Seguir a Cristo
El cristianismo es un encuentro personal con Cristo, es
preciso tratarle, enamorarse de Él. Algunas personas muestran una fe muerta
porque no tienen vibración en su proceder. Seguir a Cristo es actualizar el
sacerdocio común o real que viene del Bautismo.
Al seguir a Cristo llega el momento en que nos
encontramos con la Cruz. Amar la Cruz no es cuestión de fortaleza humana, sino
de amor sacrificado. El amor a la Cruz es algo que no sale espontáneamente.
¿Por qué habrá querido Dios el camino de la Cruz? Es algo misterioso, pero sin
sacrificio no hubiera sido posible la gloria de la Resurrección. La Cruz es
signo del triunfo del amor.

= = = = = = =

# EJERCICIOS PROPUESTOS
1) Responde con base en el texto sobre seguir a Cristo:
(a) ¿De dónde viene el sacerdocio común o real?
(b) Si amar la Cruz no es cuestión de fortaleza humana, ¿de qué es cuestión?
(c) ¿De qué es signo la Cruz?
2) Continúa el texto sobre seguir a Cristo a partir de su última oración.
Los ítems no tienen ningún papel en esto.

# DATOS EXTRAÍDOS
= = = = = = =

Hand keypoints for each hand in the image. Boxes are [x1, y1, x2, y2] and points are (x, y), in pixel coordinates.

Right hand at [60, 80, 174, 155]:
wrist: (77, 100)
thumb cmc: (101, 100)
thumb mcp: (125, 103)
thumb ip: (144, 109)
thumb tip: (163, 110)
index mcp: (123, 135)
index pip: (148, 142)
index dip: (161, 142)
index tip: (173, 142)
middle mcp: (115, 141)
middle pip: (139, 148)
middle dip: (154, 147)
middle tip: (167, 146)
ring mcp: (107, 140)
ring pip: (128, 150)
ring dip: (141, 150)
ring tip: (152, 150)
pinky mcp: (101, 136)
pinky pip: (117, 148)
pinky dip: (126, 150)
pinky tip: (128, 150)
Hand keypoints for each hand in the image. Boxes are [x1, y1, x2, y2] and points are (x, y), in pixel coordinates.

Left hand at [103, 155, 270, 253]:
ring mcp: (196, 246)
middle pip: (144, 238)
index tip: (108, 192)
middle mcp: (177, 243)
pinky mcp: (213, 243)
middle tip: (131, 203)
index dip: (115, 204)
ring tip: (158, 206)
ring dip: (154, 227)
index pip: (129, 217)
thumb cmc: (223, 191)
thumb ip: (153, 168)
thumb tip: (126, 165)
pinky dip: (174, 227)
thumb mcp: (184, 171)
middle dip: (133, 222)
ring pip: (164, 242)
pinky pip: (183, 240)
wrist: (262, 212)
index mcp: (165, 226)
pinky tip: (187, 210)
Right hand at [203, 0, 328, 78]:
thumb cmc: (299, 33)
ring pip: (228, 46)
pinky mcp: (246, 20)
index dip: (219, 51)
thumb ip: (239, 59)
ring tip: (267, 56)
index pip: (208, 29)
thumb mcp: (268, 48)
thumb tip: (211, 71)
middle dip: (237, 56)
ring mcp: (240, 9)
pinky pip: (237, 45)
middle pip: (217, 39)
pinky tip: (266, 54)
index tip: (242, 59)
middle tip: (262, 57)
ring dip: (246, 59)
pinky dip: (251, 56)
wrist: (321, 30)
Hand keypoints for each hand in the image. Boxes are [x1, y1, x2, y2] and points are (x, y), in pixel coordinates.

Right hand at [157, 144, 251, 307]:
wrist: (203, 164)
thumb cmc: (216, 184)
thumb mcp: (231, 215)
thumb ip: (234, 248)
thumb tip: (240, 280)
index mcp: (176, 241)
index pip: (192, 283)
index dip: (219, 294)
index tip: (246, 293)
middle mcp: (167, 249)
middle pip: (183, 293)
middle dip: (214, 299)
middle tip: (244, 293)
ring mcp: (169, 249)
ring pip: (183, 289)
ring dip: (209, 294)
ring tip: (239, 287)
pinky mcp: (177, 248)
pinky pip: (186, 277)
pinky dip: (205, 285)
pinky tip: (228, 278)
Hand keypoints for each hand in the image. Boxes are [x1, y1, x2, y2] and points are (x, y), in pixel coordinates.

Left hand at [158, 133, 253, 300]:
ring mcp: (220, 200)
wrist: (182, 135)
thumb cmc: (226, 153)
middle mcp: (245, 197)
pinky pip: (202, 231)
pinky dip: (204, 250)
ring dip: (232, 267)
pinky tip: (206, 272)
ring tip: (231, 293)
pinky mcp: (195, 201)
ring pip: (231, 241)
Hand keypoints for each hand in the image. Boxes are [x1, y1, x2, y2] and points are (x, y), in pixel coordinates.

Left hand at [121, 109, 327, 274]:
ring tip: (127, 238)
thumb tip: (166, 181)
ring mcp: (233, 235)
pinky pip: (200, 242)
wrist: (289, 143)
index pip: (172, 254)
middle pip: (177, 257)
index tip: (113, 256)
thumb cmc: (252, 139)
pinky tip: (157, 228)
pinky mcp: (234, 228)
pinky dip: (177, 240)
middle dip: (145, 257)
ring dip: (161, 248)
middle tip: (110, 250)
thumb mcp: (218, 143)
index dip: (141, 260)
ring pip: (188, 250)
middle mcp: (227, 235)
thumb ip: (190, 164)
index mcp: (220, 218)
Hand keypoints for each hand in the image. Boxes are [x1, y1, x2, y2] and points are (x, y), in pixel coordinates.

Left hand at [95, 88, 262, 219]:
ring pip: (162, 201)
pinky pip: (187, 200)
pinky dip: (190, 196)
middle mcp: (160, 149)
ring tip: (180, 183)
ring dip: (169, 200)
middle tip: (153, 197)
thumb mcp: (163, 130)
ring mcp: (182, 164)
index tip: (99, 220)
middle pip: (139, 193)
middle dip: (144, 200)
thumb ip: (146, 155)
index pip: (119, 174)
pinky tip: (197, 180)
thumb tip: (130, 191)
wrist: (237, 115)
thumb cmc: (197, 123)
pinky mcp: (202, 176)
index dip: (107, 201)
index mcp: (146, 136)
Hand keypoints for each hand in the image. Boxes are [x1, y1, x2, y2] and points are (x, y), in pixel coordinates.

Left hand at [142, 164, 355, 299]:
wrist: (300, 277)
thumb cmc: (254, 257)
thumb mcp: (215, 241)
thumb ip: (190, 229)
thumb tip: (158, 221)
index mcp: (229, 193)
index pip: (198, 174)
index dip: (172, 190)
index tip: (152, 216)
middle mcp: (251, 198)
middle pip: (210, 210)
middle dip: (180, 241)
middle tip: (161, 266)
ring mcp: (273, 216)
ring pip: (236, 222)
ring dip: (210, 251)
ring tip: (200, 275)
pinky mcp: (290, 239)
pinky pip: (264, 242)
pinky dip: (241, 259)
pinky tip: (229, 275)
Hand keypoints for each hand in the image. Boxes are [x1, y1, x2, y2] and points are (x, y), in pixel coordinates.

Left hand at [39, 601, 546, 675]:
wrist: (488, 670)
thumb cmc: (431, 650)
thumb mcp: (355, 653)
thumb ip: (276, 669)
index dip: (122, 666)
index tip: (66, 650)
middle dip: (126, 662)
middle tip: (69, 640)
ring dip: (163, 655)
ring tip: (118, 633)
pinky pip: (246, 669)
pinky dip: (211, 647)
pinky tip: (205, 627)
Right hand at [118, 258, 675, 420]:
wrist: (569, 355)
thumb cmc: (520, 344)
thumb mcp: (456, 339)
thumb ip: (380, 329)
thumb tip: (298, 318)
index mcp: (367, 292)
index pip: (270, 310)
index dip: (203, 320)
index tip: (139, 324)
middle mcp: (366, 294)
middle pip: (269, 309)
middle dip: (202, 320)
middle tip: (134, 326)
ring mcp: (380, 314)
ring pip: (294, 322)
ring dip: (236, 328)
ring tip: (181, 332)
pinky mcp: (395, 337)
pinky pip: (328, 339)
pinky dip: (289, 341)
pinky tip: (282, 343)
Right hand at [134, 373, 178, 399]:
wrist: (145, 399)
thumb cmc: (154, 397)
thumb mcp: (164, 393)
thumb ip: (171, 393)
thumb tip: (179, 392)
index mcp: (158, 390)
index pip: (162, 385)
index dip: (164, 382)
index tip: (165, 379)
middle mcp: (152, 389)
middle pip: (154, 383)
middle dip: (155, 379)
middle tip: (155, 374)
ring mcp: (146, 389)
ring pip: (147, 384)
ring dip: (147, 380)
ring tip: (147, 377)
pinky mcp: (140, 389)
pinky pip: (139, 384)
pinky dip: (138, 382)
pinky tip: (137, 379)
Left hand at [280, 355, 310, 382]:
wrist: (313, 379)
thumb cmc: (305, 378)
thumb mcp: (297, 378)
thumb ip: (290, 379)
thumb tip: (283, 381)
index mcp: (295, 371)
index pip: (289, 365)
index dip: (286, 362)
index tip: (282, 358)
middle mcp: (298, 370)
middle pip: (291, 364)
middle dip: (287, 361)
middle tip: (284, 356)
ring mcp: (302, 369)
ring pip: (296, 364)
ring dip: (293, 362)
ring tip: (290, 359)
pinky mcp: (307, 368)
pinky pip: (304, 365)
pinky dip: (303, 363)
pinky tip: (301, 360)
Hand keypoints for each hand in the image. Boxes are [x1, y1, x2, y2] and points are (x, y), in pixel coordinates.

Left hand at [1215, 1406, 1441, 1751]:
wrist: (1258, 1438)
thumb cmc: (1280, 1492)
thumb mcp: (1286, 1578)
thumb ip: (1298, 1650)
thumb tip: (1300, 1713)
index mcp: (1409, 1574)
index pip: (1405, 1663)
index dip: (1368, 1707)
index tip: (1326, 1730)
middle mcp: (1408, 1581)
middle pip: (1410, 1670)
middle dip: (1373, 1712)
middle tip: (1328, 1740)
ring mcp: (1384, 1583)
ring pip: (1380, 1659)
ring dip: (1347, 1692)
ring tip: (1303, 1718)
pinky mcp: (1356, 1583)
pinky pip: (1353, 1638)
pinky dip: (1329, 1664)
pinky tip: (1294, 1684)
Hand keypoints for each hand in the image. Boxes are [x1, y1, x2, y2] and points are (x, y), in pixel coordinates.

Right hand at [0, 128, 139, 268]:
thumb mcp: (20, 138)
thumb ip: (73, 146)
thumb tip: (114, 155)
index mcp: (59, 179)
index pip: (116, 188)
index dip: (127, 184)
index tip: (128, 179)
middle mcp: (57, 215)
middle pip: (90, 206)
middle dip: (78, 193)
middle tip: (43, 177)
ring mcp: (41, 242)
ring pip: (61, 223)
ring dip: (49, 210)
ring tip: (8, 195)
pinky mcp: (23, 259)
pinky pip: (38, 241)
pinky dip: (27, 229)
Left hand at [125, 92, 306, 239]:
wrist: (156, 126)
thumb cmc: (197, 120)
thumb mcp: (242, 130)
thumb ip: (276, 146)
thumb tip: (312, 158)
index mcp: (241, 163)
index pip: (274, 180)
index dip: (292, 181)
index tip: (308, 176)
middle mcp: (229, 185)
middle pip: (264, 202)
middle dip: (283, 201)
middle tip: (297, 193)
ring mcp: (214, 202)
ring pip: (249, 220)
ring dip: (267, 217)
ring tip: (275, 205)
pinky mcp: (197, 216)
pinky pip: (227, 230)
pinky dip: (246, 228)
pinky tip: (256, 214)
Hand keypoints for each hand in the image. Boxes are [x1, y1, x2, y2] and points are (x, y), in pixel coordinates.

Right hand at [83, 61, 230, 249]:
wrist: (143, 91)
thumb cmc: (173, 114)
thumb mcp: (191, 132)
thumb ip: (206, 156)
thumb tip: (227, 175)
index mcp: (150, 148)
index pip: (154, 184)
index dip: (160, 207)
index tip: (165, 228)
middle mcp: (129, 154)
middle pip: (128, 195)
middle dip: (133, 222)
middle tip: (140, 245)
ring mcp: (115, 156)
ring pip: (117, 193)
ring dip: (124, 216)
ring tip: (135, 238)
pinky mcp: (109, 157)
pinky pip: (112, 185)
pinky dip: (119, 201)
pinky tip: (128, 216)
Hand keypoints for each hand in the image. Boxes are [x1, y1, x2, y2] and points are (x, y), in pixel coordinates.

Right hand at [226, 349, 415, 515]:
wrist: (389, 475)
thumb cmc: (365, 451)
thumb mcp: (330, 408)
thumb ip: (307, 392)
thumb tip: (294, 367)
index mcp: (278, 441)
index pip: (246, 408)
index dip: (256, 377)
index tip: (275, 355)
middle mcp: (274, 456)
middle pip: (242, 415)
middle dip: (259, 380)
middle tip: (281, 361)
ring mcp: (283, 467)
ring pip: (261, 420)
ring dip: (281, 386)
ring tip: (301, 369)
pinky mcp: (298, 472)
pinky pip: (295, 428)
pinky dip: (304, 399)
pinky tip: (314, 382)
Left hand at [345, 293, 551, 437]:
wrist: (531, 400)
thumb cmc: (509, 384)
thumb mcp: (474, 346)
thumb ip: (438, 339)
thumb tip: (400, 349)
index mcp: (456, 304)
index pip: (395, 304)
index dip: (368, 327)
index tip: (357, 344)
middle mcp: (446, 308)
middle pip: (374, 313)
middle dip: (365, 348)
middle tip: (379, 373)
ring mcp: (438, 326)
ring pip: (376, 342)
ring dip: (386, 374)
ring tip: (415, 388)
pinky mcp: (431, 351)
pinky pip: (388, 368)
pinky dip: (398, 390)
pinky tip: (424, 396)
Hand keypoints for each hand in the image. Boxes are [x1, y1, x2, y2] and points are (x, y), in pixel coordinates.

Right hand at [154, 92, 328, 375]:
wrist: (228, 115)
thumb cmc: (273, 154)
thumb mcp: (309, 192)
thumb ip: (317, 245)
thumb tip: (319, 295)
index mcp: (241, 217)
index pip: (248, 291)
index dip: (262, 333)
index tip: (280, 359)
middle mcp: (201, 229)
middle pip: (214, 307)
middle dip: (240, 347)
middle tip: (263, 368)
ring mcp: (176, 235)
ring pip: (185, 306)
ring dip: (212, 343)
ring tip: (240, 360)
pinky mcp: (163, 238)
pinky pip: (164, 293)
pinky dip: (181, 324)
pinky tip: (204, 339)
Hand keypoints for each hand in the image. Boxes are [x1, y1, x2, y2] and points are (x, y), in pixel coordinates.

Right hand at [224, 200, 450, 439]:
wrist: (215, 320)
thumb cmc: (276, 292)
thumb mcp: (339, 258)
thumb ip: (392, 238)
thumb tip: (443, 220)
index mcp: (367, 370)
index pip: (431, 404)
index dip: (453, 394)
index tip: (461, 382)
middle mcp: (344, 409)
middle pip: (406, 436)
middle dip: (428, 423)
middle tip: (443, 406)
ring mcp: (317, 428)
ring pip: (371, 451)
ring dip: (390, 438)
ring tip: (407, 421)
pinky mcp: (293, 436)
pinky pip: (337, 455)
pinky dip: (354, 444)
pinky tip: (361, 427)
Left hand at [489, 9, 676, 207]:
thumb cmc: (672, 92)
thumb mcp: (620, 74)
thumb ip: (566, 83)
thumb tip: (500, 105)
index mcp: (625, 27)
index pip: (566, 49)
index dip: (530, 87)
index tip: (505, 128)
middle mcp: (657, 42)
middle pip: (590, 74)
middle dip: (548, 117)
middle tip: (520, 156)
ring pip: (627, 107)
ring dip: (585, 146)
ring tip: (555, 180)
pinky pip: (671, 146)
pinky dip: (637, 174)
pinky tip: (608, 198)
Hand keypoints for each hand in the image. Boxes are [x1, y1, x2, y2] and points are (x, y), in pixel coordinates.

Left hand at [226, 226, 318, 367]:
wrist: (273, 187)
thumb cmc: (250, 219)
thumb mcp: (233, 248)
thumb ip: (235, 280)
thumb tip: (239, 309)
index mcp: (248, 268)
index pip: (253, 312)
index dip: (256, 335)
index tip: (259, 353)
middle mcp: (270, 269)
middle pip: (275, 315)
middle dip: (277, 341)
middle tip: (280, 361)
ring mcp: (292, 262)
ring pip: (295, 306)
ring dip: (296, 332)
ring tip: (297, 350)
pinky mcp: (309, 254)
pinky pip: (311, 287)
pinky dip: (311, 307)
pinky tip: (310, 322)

= = = = = = =

# RESPUESTAS
1)
(a) Del Bautismo.
(b) De amor sacrificado.
(c) Del triunfo del amor.

2)
Explica el Papa Benedicto: “No hay amor sin sufrimiento,
sin el sufrimiento de la renuncia a sí mismo, de la transformación y
purificación del yo… Donde no hay nada por lo que valga la pena sufrir, incluso
la vida misma pierde su valor. La Eucaristía, el centro de nuestro ser
cristianos, se funda en el sacrificio de Jesús por nosotros, nació del
sufrimiento del amor, que en la cruz alcanzó su culmen. Nosotros vivimos de
este amor que se entrega. Este amor nos da la valentía y la fuerza para sufrir
con Cristo y por él en este mundo, sabiendo que precisamente así nuestra vida
se hace grande, madura y verdadera” (Homilía
de las vísperas de la Solemnidad de San Pedro y San Pablo, 24-VI-2008).
La virtud está en el ordo
amoris, decía San Agustín. Cada uno tiene su propio ordo amoris. ¿Qué pongo por delante, qué prefiero? A una pregunta
sobre vocación, contesta un experto, Juan Luis Lorda, y dice: La vocación pone
orden en todo. La disposición de entrada es la de hacer lo que uno debe hacer,
no lo que me gusta. Y una doctora le pregunta “¿Hay unos límites razonables en
la vocación?”. A lo que contesta: “La entrega misma no es razonable”.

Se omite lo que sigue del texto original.